Il 15 febbraio 2004 Mons. Caffarra faceva il suo ingresso in diocesi

IL MISTERO DELLA CONTINUITÀ ECCLESIALE

A cura di Maria Carla Papi

Un anno fa è avvenuto il cambio al timone della barca della Chiesa petroniana. Scrive Avvenire del 13 febbraio: “Il Vescovo – ieri Biffi oggi Caffarra – è lui che possiede il tralcio del seme apostolico, per successione che decorre ininterrotta dalle origini. Nel passaggio fra Biffi e Caffarra abbiamo contemplato il mistero della continuità ecclesiale.

Mentre rivolgiamo al nostro attuale Arcivescovo Carlo Caffarra i migliori auguri per un cammino illuminato ed al nostro Arcivescovo emerito Card. Giacomo Biffi la nostra affettuosa riconoscenza, riportiamo alcuni stralci dagli interventi dei due Vescovi, in particolare sul tema della vita e contenenti ciascuno un messaggio alle donne. Nella diversità del porgere i messaggi per i diversi carismi che connotano ciascun essere umano, è stupefacente vedere come la continuità ecclesiale si manifesta misteriosamente sulla base dell’unica fede che deriva da Cristo e che da Cristo prende luce.

 

Mons. Caffarra:

 

«Forse l’uomo oggi si trova a dover compiere scelte che probabilmente decideranno del volto futuro della sua stessa umanità; mai come oggi l’uomo vede drammaticamente affidata la sua umanità alla propria libertà. …»

 

«Solo chi sa amare sa venerare ogni vita umana. In una parola, la luce si accende, se si afferma il primato della persona, di ogni persona, sulle cose. Siamo venuti nella casa di Maria. Voglio terminare dicendo una parola speciale a voi donne.

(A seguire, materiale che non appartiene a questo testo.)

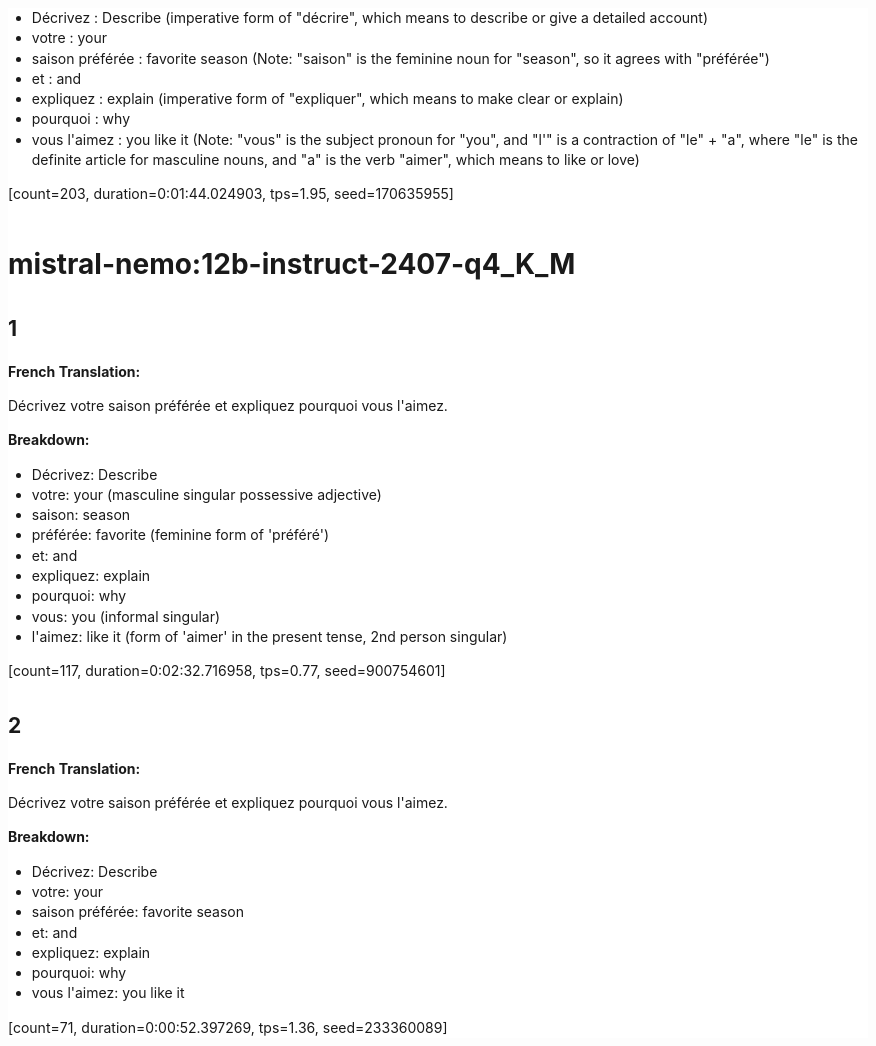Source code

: * Décrivez : Describe (imperative form of "décrire", which means to describe or give a detailed account)
* votre : your
* saison préférée : favorite season (Note: "saison" is the feminine noun for "season", so it agrees with "préférée")
* et : and
* expliquez : explain (imperative form of "expliquer", which means to make clear or explain)
* pourquoi : why
* vous l'aimez : you like it (Note: "vous" is the subject pronoun for "you", and "l'" is a contraction of "le" + "a", where "le" is the definite article for masculine nouns, and "a" is the verb "aimer", which means to like or love)

[count=203, duration=0:01:44.024903, tps=1.95, seed=170635955]

# mistral-nemo:12b-instruct-2407-q4_K_M

## 1

**French Translation:**

Décrivez votre saison préférée et expliquez pourquoi vous l'aimez.

**Breakdown:**

* Décrivez: Describe
* votre: your (masculine singular possessive adjective)
* saison: season
* préférée: favorite (feminine form of 'préféré')
* et: and
* expliquez: explain
* pourquoi: why
* vous: you (informal singular)
* l'aimez: like it (form of 'aimer' in the present tense, 2nd person singular)

[count=117, duration=0:02:32.716958, tps=0.77, seed=900754601]

## 2

**French Translation:**

Décrivez votre saison préférée et expliquez pourquoi vous l'aimez.

**Breakdown:**

* Décrivez: Describe
* votre: your
* saison préférée: favorite season
* et: and
* expliquez: explain
* pourquoi: why
* vous l'aimez: you like it

[count=71, duration=0:00:52.397269, tps=1.36, seed=233360089]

Voi siete le custodi della verità dell’amore: di quel dono di sé che istituisce il vero rapporto fra le persone. È per questo che siete state volute da Dio creatore: perché sia possibile la comunione interpersonale.

L’esperienza della maternità vi pone in un rapporto unico col mistero della vita. È sempre una donna la prima ad accorgersi che nel mondo è arrivata una nuova persona umana: a farle spazio dentro di sé; a farla crescere in sé rispettando la sua alterità. Siete all’origine di ogni rapporto sociale: siatene sorgente pura.

Con voi tutte, noi ora volgiamo lo sguardo a Colei che ci ha donato l’Autore della vita.»

 

Card. Giacomo Biffi

 

«Il cristiano non ha paura di ragionare, … il cristiano sa che la ragione è chiamata a decidersi tra l’oltrepassarsi nella luce più alta e gratuita della fede e il rinchiudersi acriticamente, rinnegando la sua natura di finestra aperta su tutta la realtà …»

 

«Madre del Re … siamo figli tuoi e immagine viva di Cristo: aiutaci a non avvilire nell’insipienza e nella trasgressione, la nobiltà che ci viene da te.»

 «Tu sei sempre madre, e una madre non sa abbandonare. Non in noi e nelle nostre capacità, ma nella dolce tenacia del tuo affetto materno sta la ragione di ogni nostra speranza.»

 

«Fa’ che aspiriamo sempre a conformarci in tutto a lui, il frutto benedetto del tuo grembo, l’Unigenito eterno di Dio, il più bello e affascinante fra i figli dell’uomo.»

 

«Ancora racchiuso nel grembo materno Gesù comincia a salvare …»

 

«Scegli la vita – dico a ogni donna, di ogni età e condizione; scegli la vita, quando – ingannata dai falsi e ossessivi dogmi della cultura dominante – sei tentata di snaturare te stessa al punto di farti, anziché madre, dispensatrice di morte.»